Bitcoin is becoming integrated into the world of finance.

Bitcoin’s Unrealistic Price Rise Could Burn Investors

Bitcoin’s Unrealistic Price Rise Could Burn Investors

Matthew Lynn, a Bloomberg columnist, warned in Moneyweek that bitcoin’s rapid price rise makes it a bubble that could have ramifications for the entire economy.
Lynn said it makes sense that bitcoin’s price should rise as it establishes itself as a mainstream currency. But he takes issue with the amount of the rise: 800% in a year, a quadrupling in just over six months and an 87% gain in a month, altcointoday.com reported.
He says this is not a normal price rise for an asset. A couple hundred years of financial history indicates this type of rise is a bubble and its impact will matter to more than the few people who own bitcoin.
For one thing, the bubble will bring overinvestment. Entrepreneurs will lure investors into crypto currency startups.
Lynn compared the bitcoin bubble to the dotcom bubble in which a lot of capital was wasted that could have been better deployed elsewhere.
The bubble also indicates manias have returned to the financial markets thanks to the long bull run.
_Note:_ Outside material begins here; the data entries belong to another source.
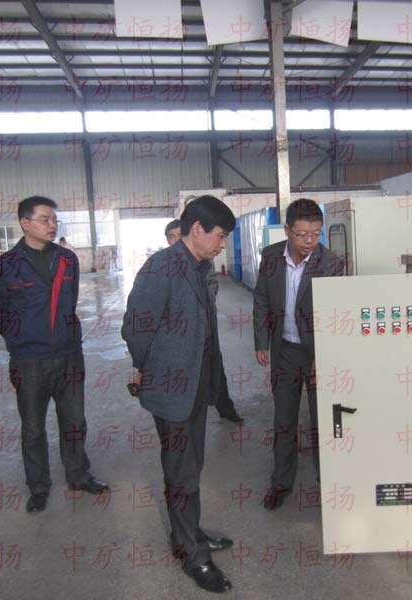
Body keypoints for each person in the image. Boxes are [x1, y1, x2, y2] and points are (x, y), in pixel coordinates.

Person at [122, 196, 236, 594]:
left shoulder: (199, 267)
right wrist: (152, 369)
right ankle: (193, 555)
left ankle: (187, 532)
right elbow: (135, 329)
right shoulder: (162, 268)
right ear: (198, 229)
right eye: (220, 235)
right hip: (172, 388)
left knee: (190, 467)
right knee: (182, 473)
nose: (223, 243)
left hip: (196, 385)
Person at [0, 196, 109, 514]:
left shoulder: (68, 260)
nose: (52, 225)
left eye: (54, 219)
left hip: (69, 356)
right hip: (29, 361)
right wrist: (23, 339)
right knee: (33, 428)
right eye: (45, 219)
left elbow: (70, 301)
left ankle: (78, 475)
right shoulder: (4, 266)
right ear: (25, 223)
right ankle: (38, 486)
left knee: (74, 421)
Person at [253, 199, 345, 511]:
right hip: (285, 351)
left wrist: (326, 357)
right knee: (284, 420)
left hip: (318, 353)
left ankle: (327, 482)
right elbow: (261, 299)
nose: (309, 241)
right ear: (287, 231)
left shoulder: (330, 264)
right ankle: (281, 483)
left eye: (316, 234)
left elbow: (335, 315)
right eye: (302, 234)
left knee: (324, 422)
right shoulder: (270, 257)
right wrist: (261, 342)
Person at [164, 219, 243, 424]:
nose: (176, 240)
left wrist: (202, 302)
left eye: (180, 236)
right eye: (172, 237)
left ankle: (226, 408)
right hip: (180, 334)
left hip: (205, 327)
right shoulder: (162, 266)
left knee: (215, 369)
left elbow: (213, 284)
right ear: (168, 240)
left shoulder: (203, 260)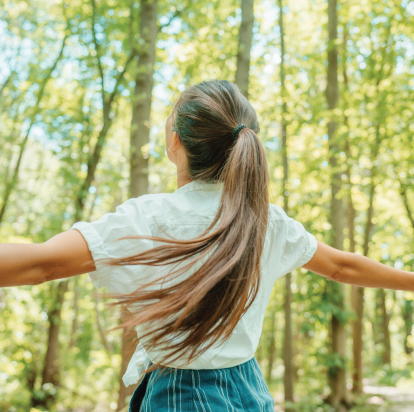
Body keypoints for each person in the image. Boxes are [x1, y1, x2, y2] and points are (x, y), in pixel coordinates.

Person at [2, 80, 414, 411]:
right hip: (249, 390)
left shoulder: (145, 219)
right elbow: (343, 267)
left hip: (177, 395)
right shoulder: (266, 220)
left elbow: (42, 264)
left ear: (175, 142)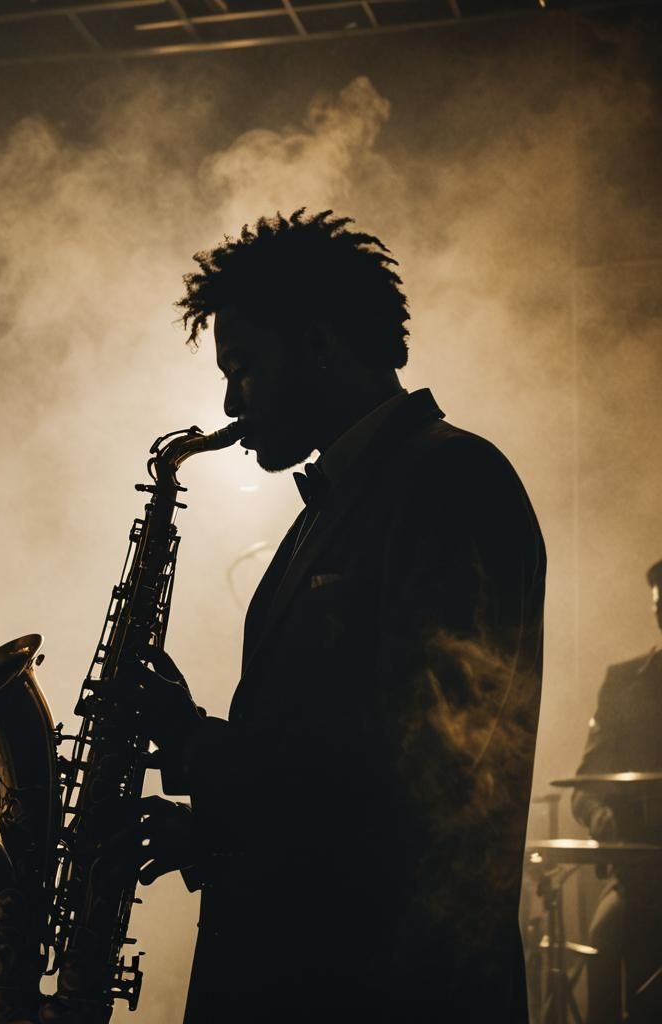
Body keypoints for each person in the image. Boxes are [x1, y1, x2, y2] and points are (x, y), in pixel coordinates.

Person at [130, 210, 545, 1023]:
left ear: (319, 344)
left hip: (388, 988)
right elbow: (326, 783)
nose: (228, 399)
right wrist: (208, 836)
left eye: (243, 366)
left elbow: (415, 768)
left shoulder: (453, 480)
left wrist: (197, 747)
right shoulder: (343, 499)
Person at [571, 558, 662, 1024]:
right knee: (603, 939)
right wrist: (598, 813)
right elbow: (583, 785)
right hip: (640, 881)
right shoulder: (624, 684)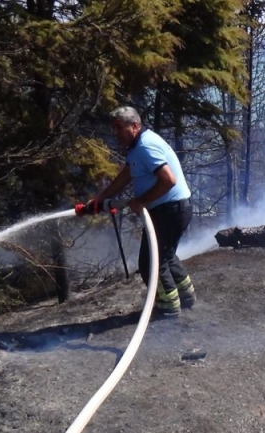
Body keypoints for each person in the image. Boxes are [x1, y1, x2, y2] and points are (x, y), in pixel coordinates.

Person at [88, 106, 196, 319]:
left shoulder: (146, 146)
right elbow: (126, 175)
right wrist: (100, 199)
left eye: (119, 127)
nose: (115, 133)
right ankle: (186, 297)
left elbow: (168, 180)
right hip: (172, 209)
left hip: (170, 210)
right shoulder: (137, 147)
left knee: (151, 263)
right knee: (165, 255)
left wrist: (141, 201)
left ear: (135, 126)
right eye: (113, 128)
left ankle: (168, 308)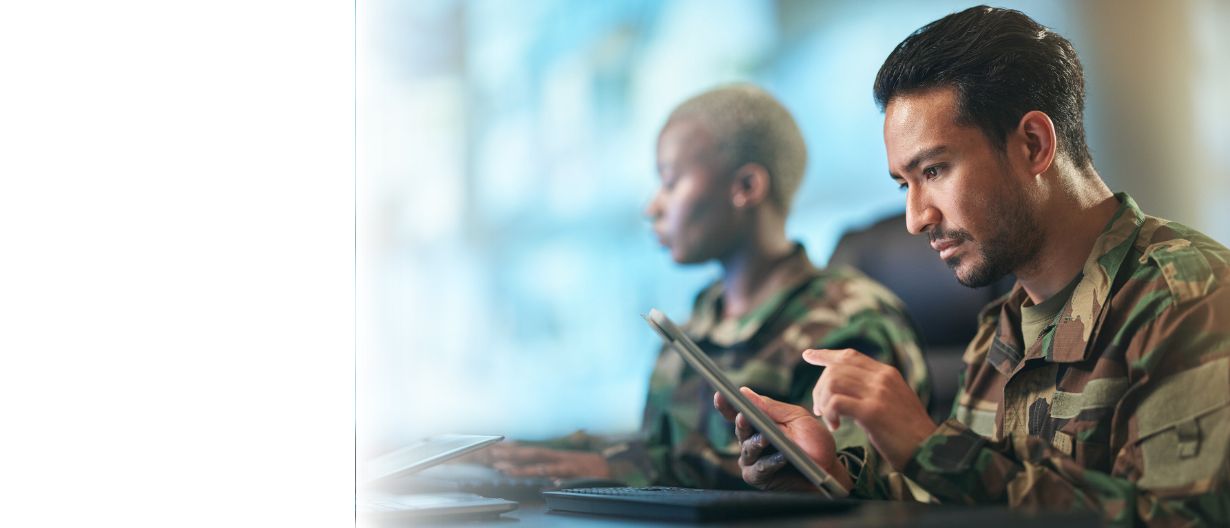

In any bull market, there are assets that Lynn said “goes crazy”. The last time this occurred, sub-prime mortgages were the crazy asset.
Prior to sub-prime mortgages, Internet stocks went crazy. Everyone piled in and the prices skyrocketed. In the case of the Internet bubble, asset prices indicated the market had become detached from reality and was going to collapse.
Crypto currency has not become a huge form of money and has not yet registered in relation to global capital markets, Lynn noted. But it is becoming integrated into the world of finance. And once one part of the monetary system wobbles, the entire edifice becomes weakened, which is what occurred in 2008 and 2009.
Lynn said it is unknown what contracts and derivatives have been linked to crypto currencies or how deeply they have integrated into the financial system. This will become evident when a crash occurs. The losses connected to the crash could ripple in unexpected ways.
Bitcoin began September by approaching $5,000, following up on a record-breaking run in August spurred by optimism that faster transaction times will hasten the spread of the crypto currency.
The largest digital tender has surged on the acceptance of a plan to quicken trade execution by moving some data off the main network. The solution—termed SegWit2x—had been so contentious that a new version of the asset called Bitcoin Cash was spun off in opposition.